Previously on Smallville: It's almost like Lana never existed. Jimmy took a picture of the "Red-blue Blur" saving Lois's life; gossip columnist Linda Lake got angry and also could turn herself into water; Chloe seemingly dispatched her during a well-coordinated fight; a Brainiac-possessed Chloe told Davis he was destined to "eradicate the other Kryptonian" and become Doomsday, which didn't go over so well with him; Lois and Clark almost kissed at Chloe's wedding before being interrupted (by Lana's return, but that part is cut out here); Lois cried on Oliver's shoulder about how she thought Clark needed her and Oliver assured her he knows that Clark does need her.

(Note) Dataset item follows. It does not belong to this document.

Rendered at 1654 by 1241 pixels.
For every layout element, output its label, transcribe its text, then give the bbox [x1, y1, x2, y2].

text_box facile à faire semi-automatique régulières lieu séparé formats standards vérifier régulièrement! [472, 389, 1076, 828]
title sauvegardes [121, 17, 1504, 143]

Now: It's rainy and gray as we peer down over the city of Metropolis, with the Luthorcorp building on the right and the Daily Planet building smack in the middle. Down on the streets, a soaked and panting Lois gets out of a yellow cab, struggling with a giant blue suitcase and a smaller carry-on. Symbolism for all her emotional baggage? Probably not. As the cab drives off, it splashes her with water and she shouts sarcastically, "Great! Thank you! Nice to be back!" Hope that did something for you, Lois, because no way that guy heard you. She then directs her ire at Clark, who's just showed up behind her with one of those superspeed whooshy sounds off-screen. She complains that he's just now showing up. "The one time I actually depend on you and you flake on picking me up from the airport," she says. He politely doesn't point out all the other times she's depended on him and instead apologizes as she complains about having to stand for three hours in a downpour, watching other people's curbside reunions. Why the hell didn't she wait inside? I know I usually feel kind of grungy after traveling, but taking a shower in the rain is just extreme. One of her bags pops open, spilling out some clothes, which she gathers up with exasperation from the rainy street. Clark tries to explain, but Lois goes on about how he emailed her the night before to say he'd be there, and how she needs to tie a string around his finger to remind him. Clark says he got held up at work (code for running around saving people), but Lois points out he's a reporter: "You're not saving the world." You know, I can see how Clark would seem dickish here to someone who doesn't know the whole story, but he is trying to explain. Plus, again, no one made you stand outside in the rain, Lois. He apologizes once more, but she cuts him off with a passive-aggressive zinger about how she doesn't expect to be the person at the top of his priority list. She goes inside. Sad orchestral music. Sad Clark face.